_Work item_
The lines below starting at the line containing "left shoulder: (330, 125, -4)" and ending at the line containing "left ankle: (320, 234, 19)" are to be repeated exactly, with both ends kept and nothing else added.

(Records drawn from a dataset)
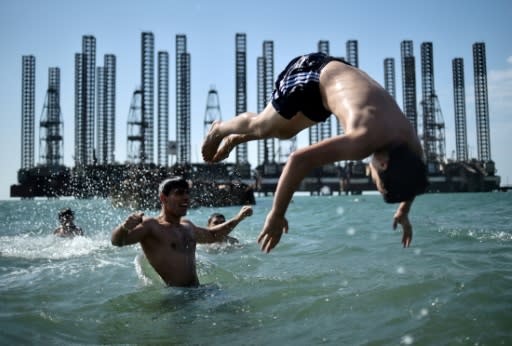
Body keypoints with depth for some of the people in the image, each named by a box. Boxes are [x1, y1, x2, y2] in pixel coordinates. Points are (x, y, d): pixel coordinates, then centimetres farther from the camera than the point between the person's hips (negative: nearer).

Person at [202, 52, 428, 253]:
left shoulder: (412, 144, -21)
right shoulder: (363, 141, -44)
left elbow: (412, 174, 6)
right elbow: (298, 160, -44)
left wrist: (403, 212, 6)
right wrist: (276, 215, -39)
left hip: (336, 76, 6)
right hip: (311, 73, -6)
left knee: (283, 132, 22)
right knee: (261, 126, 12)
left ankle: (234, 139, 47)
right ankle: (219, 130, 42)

--

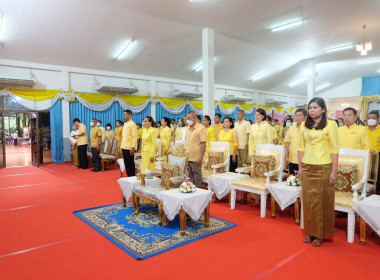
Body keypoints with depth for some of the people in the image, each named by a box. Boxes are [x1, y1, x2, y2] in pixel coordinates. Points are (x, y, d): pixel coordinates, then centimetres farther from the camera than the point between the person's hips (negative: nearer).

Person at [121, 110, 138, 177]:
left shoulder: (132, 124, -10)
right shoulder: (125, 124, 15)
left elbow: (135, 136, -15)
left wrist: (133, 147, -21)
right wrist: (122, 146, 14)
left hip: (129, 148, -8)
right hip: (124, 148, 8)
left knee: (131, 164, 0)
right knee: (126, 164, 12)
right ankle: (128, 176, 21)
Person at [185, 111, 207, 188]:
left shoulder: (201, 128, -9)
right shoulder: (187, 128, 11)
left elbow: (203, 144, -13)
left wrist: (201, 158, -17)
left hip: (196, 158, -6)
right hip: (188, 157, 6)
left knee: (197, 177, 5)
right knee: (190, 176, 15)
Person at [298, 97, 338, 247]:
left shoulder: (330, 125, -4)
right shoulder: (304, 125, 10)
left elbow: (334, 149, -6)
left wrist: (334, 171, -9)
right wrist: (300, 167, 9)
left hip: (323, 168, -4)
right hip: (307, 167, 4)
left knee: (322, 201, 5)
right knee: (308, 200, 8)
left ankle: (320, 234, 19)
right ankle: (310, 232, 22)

--

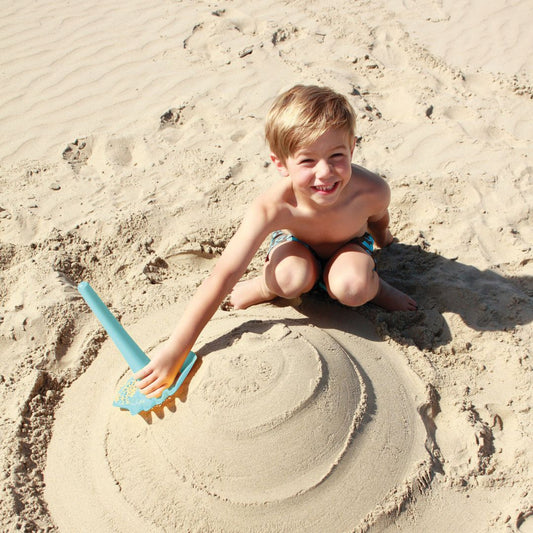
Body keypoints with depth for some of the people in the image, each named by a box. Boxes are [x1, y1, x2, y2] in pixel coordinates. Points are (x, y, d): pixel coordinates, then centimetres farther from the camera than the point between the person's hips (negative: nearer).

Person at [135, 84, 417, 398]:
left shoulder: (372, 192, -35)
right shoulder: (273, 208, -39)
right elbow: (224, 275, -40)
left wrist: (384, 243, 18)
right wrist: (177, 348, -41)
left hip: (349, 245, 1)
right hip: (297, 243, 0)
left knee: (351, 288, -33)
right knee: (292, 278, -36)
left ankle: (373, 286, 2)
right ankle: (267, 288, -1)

_Task output_
left shoulder: (330, 125, -4)
right shoulder: (304, 125, 10)
left elbow: (334, 149, -6)
left wrist: (334, 171, -9)
right wrist: (300, 167, 9)
left hip: (323, 168, -4)
right hip: (307, 167, 4)
left knee: (322, 201, 5)
right knee: (308, 200, 8)
left ankle: (320, 234, 19)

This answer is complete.